1) Let people copy and run your game, but require them to pay when connecting to the official company servers.
2) Devote all of your technology and development resources to only detecting pirates, but don't ever take any direct action against them. Don't even let them know immediately if they've even been detected.
3) Ensure that all of the highest glory, fame, and bragging rights in your userbase go to winners of tournaments on the official servers.

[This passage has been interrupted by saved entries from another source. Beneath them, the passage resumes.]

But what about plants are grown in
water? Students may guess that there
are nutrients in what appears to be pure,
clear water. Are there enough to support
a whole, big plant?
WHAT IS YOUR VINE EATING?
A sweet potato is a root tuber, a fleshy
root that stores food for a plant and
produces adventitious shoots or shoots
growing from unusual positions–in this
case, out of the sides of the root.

4) Take indirect action against pirates, but only in ways which are hard for the pirates to substantiate. Never lock them out, outright, but start degrading their gameplay experience in ways which make them look like they're "whiners." Attack their gameplay experience, but only periodically and when it will hurt them the worst. Start rumors that various cracked versions of the games have bugs. Ban pirates and warez users, but only from the big official tournaments on the official servers, perhaps many months after they've been detected as pirates.
5) Continually update the game, including the detection technology.
In this scenario, those running your software illegally are the ones who will always be looking over their shoulder, wondering if they've been caught. At least at first, no one will have strong motivation to crack the detection technology, since they can run the game anyways. Be continually changing the detection technology, so that any given crack only lasts a month or so. One can even compartmentalize the detection technology, such that any given crack will only work on a fraction of the installed base. If done correctly, you can convince people to simply pay for the game.
This isn't "getting medieval." It's "getting Machiavellian."